• Work to be completed
Scan the lines below for the word "Antrieben". Copy each line you find it in.

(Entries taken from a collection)
——

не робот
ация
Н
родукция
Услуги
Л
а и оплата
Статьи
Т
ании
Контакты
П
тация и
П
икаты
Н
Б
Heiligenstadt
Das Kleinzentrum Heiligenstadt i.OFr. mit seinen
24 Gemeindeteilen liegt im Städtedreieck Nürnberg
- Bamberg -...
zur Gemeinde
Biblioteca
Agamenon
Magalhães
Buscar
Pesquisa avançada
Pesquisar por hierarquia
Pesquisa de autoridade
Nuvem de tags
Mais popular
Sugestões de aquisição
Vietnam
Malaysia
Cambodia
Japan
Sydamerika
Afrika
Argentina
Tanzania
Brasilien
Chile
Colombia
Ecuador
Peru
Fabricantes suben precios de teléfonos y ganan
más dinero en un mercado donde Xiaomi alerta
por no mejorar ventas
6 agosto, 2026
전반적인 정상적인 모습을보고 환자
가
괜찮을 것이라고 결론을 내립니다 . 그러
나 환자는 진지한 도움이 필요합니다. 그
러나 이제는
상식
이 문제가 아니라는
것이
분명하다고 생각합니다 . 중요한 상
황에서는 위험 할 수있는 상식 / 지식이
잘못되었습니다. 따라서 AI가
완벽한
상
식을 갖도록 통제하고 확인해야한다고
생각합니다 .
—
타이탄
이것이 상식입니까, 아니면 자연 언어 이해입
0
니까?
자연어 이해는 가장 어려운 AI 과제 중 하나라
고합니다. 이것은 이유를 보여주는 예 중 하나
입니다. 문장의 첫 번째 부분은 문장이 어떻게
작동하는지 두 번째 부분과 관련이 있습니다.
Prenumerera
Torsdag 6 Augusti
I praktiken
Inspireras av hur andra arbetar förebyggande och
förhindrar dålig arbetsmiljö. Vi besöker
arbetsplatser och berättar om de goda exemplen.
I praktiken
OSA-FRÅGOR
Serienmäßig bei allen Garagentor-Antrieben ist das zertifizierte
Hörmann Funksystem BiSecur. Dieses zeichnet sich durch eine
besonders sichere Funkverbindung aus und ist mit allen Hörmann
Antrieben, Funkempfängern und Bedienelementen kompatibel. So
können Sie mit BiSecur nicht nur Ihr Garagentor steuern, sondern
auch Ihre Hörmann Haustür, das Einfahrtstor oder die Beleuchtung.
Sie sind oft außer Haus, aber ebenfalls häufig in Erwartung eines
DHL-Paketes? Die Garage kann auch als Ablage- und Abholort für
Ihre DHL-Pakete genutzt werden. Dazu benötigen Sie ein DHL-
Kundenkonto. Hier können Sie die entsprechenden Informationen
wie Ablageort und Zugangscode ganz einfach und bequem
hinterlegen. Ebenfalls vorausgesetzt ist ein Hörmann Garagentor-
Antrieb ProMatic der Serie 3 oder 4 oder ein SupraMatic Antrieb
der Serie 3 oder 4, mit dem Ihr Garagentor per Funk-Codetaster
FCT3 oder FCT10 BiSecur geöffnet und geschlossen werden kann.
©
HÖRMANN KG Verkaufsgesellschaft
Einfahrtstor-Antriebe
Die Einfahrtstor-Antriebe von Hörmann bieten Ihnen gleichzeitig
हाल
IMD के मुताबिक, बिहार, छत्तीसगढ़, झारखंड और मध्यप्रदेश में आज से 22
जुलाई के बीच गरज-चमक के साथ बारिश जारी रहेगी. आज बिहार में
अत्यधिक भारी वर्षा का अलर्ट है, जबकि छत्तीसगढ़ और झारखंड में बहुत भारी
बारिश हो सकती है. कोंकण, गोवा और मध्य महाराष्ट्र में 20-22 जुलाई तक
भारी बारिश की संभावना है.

——

• Solution for this problem
Serienmäßig bei allen Garagentor-Antrieben ist das zertifizierte
Antrieben, Funkempfängern und Bedienelementen kompatibel. So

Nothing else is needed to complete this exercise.